Eine andere Nomenklatur verfolgt der iTunes Store mit den darin erhältlichen klassischen Titeln und verzichtet auf Komponist, Orchester oder Dirigent und schreibt die in die Meta-Tags in die Felder, in die sie gehören. Diese Nomenklatur kann man sich zum Beispiel nehmen und die Titelinformationen auch bei den selbst hinzugefügten Stücken anpassen. Dazu markiert man alle Titel in iTunes und ruft über Cmd-I das Infofenster für alle Titel auf. Bei der Gelegenheit kann man auch gleich checken, ob die Komponisten erstens richtig und zweitens einheitlich geschrieben sind. iTunes erkennt eben nicht automatisch dass mit den Schreibweisen J.-S. Bach, Bach, Johann Sebastian Bach und Joh.-Seb. Bach nicht vier unterschiedliche Komponisten gemeint sind. Jede Wette: Digitalisieren Sie CDs ihres Lieblingskomponisten und sie werden ihn dank der Gracenote DB mehrfach in ihrer Mediathek haben. Einheitlich benennen sollten Sie auch Interpreten und etwa “Herbert von Karajan und die Berliner Philharmoniker” nicht auch noch “Berliner Philharmoniker unter der Leitung von Herbert v. Karajan” nennen. Ihre smarten Playlisten werden es ihnen danken.
Nur ein Genre?
Genres, die iTunes unter anderem für auf Blues basierende Musik, die ab dem 20. Jahrhundert entstanden ist kennt: Blues, Indie, Rock, Soul, R&B, Metal, Jazz, Hard Rock, Hip-Hop, Folk, Electronic, Easy Listening und viele mehr. Genres, die iTunes für Musik kennt, die in Europa zwischen dem 15. und dem 19. Jahrhundert entstand: Klassik. Im iTunes Store und in Apple Music mit seinem einem Klassikradio ist da auch Hopfen und Malz verloren, in Ihrer eigenen Musikbibliothek können Sie aber noch präzisere Unterteilungen schaffen, wenn Ihnen der Unterschied zwischen Vivaldi und Egk bekannt und wichtig ist. Das Feld “Genre” im Informationsfenster lässt auch Freitexteingaben zu, legen Sie einmal für sich eine Nomenklatur fest und verwenden diese konsequent.
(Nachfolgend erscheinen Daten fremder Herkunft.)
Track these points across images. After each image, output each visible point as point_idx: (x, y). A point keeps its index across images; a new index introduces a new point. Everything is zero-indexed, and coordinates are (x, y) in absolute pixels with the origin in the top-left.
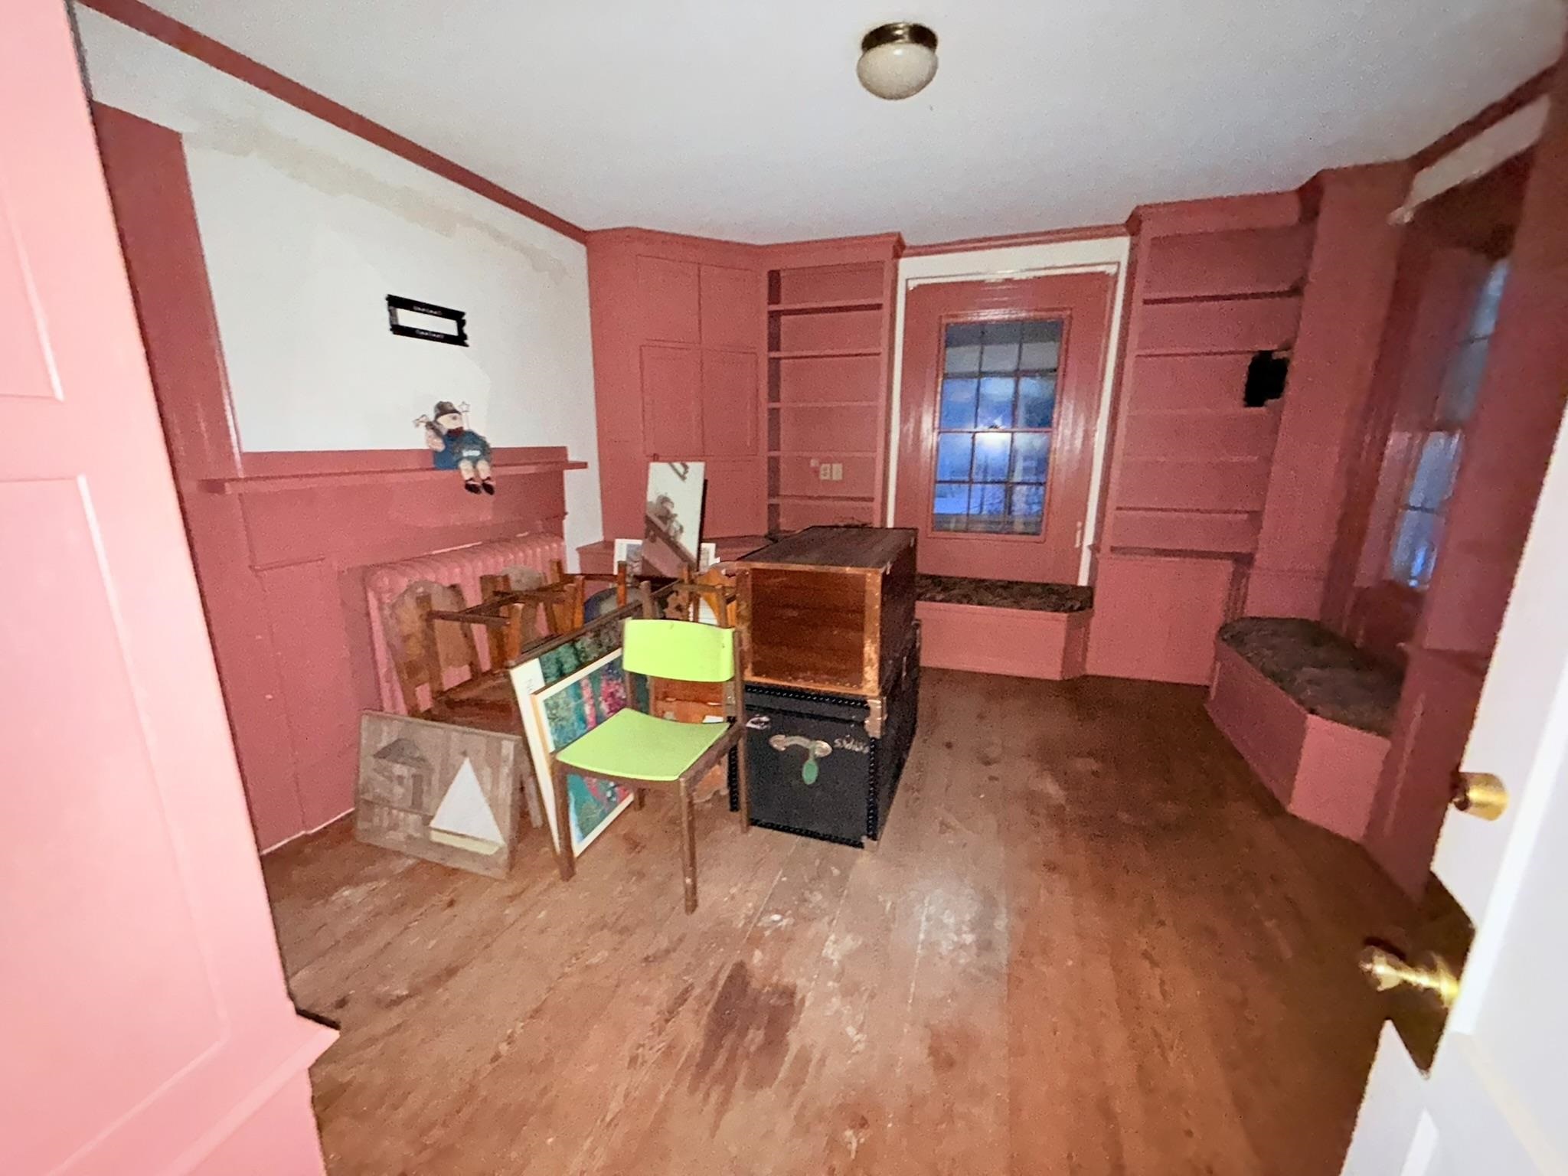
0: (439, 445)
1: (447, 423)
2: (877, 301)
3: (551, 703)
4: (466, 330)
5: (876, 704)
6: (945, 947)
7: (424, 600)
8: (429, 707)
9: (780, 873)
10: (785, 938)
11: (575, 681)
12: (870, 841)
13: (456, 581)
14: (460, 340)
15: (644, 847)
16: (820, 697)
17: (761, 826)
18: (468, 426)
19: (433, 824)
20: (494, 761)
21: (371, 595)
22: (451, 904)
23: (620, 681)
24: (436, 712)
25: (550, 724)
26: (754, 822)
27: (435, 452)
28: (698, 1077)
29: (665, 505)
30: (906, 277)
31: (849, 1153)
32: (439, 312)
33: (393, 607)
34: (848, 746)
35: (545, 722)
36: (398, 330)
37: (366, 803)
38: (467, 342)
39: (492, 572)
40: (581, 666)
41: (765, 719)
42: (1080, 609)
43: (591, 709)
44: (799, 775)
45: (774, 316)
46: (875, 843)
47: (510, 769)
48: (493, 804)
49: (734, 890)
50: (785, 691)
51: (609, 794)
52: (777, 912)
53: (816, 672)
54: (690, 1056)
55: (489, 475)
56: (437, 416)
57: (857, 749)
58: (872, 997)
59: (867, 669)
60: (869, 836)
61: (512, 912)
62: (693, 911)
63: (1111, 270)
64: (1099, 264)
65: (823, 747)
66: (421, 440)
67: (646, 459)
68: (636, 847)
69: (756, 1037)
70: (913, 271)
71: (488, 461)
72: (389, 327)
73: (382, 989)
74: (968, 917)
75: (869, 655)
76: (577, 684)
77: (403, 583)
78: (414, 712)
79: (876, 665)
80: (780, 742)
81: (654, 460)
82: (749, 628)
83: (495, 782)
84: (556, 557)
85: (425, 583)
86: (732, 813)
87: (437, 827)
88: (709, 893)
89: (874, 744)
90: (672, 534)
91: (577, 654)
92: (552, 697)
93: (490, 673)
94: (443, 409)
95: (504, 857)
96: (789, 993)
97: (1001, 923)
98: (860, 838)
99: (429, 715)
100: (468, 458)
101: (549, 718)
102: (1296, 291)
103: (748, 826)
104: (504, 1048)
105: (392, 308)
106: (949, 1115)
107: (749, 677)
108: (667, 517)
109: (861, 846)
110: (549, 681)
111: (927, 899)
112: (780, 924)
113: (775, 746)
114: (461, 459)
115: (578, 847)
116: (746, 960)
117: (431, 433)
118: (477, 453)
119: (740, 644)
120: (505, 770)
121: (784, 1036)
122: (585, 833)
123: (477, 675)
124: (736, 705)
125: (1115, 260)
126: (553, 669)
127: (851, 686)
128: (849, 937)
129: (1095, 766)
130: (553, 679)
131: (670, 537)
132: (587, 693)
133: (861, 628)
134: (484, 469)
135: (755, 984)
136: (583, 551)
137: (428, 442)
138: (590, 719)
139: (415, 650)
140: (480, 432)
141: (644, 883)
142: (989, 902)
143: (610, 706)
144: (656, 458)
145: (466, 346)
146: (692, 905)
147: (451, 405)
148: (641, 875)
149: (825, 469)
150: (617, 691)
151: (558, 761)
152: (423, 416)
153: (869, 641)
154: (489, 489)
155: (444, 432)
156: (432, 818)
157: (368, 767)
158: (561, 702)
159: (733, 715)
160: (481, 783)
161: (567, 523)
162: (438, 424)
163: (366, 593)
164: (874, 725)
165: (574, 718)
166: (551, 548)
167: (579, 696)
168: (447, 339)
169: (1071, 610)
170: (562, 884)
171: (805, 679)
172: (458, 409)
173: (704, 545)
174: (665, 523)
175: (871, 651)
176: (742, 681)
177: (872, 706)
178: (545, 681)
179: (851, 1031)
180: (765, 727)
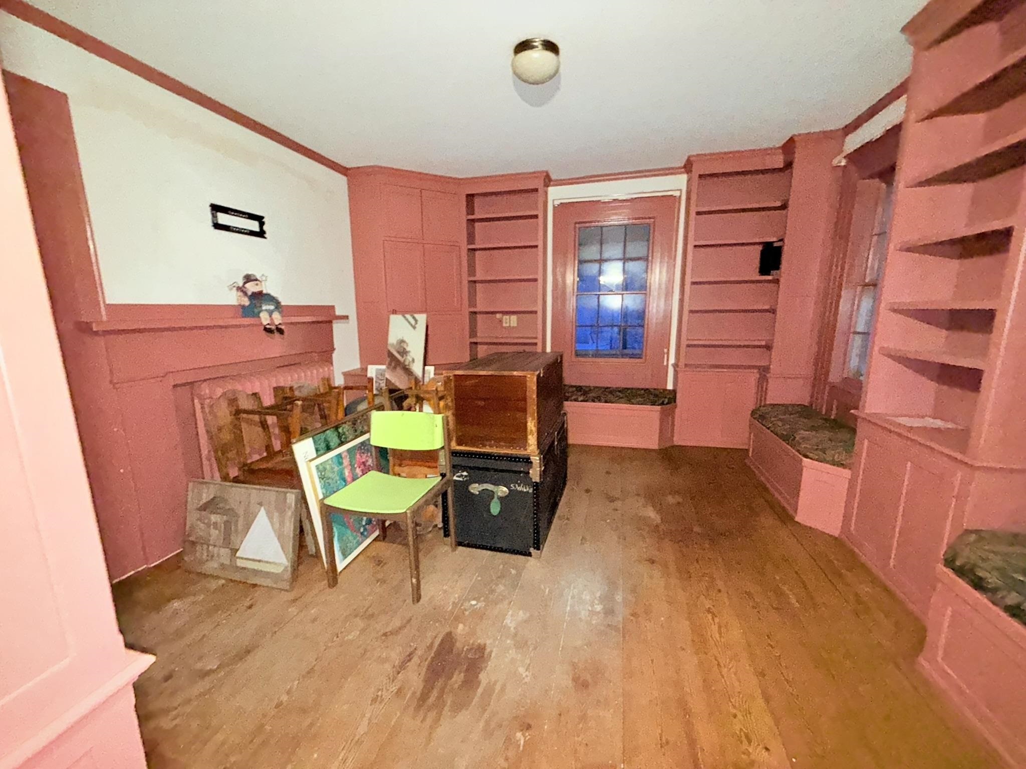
0: (246, 302)
1: (251, 288)
2: (535, 213)
3: (321, 467)
4: (265, 228)
5: (536, 459)
6: (584, 614)
7: (233, 401)
8: (236, 474)
9: (477, 574)
10: (480, 615)
11: (338, 453)
12: (536, 551)
13: (257, 390)
14: (261, 234)
15: (385, 563)
16: (500, 457)
17: (464, 546)
18: (266, 290)
19: (238, 554)
20: (281, 509)
21: (196, 401)
22: (250, 607)
23: (369, 454)
24: (242, 478)
25: (320, 482)
26: (460, 544)
27: (243, 307)
28: (419, 707)
29: (402, 344)
30: (552, 199)
31: (519, 746)
32: (247, 216)
33: (211, 407)
34: (519, 489)
35: (317, 480)
36: (217, 226)
37: (191, 544)
38: (266, 236)
39: (282, 384)
40: (342, 443)
41: (465, 473)
42: (667, 404)
43: (349, 473)
44: (489, 511)
45: (472, 222)
46: (539, 551)
47: (292, 513)
48: (280, 537)
49: (445, 588)
50: (477, 454)
51: (362, 530)
52: (474, 599)
53: (498, 441)
54: (414, 693)
55: (280, 322)
56: (245, 283)
57: (525, 490)
58: (535, 648)
59: (530, 437)
60: (535, 548)
61: (293, 610)
62: (418, 601)
63: (677, 194)
64: (669, 191)
65: (503, 490)
66: (233, 298)
67: (388, 313)
68: (380, 564)
69: (458, 678)
70: (556, 195)
71: (280, 313)
72: (211, 224)
73: (199, 666)
74: (598, 595)
75: (531, 427)
76: (339, 456)
77: (219, 392)
78: (225, 478)
79: (536, 434)
80: (475, 488)
81: (393, 313)
82: (453, 414)
83: (282, 523)
84: (327, 376)
85: (234, 392)
86: (445, 539)
87: (241, 556)
88: (428, 590)
89: (536, 486)
90: (407, 363)
91: (339, 436)
92: (321, 464)
93: (280, 451)
94: (248, 279)
95: (288, 575)
96: (481, 649)
97: (619, 598)
98: (529, 550)
99: (236, 480)
100: (266, 310)
101: (320, 478)
102: (784, 207)
103: (456, 545)
104: (284, 698)
105: (214, 212)
106: (583, 718)
107: (454, 446)
108: (404, 353)
109: (530, 555)
110: (319, 453)
111: (572, 585)
112: (475, 607)
113: (472, 491)
114: (262, 311)
115: (340, 566)
116: (453, 630)
117: (240, 294)
118: (272, 307)
119: (448, 425)
120: (289, 513)
121: (477, 677)
122: (345, 556)
123: (271, 454)
124: (446, 465)
125: (679, 188)
126: (323, 445)
127: (520, 449)
128: (521, 612)
129: (679, 499)
130: (322, 452)
131: (406, 365)
132: (346, 462)
133: (524, 410)
134: (277, 318)
135: (458, 645)
136: (346, 375)
137: (238, 300)
138: (349, 479)
139: (226, 436)
140: (273, 294)
141: (384, 586)
142: (612, 584)
143: (362, 470)
144: (395, 312)
145: (265, 238)
146: (417, 598)
147: (254, 276)
148: (383, 581)
149: (506, 319)
150: (367, 461)
151: (325, 504)
152: (235, 283)
153: (530, 419)
154: (281, 331)
155: (249, 293)
156: (237, 550)
157: (192, 517)
158: (328, 467)
159: (444, 472)
160: (272, 524)
161: (335, 356)
162: (245, 288)
163: (193, 401)
164: (535, 474)
165: (338, 478)
166: (324, 371)
167: (341, 464)
168: (252, 233)
169: (662, 404)
170: (328, 590)
171: (491, 446)
172: (259, 278)
173: (427, 368)
174: (403, 357)
175: (532, 425)
176: (450, 449)
177: (533, 461)
178: (317, 453)
179: (521, 670)
180: (465, 479)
Dann folgt bei der Genre basierten zufälligen Wiedergabe eben nicht Strawinsky auf Händel wie es beim Klassik-Radio von Apple Music durchaus passieren kann. Innerhalb Ihrer eigenen Musikbibliothek werden diese Metadaten auch synchronisiert und die Arbeit, in die Sie am Mac investiert haben, kommt Ihnen auch auf dem iPhone zugute. Aber, eine Bitte: Selbst wenn der Gasteig mal wieder seinem schlechten Ruf in Sachen Akustik alle Ehre macht und das Münchner Konzertpublikum dennoch ein “Jahrhundertereignis” beklatscht : Das iPhone bitte vor Betreten des Konzertsaals ausschalten und ausgeschaltet lassen.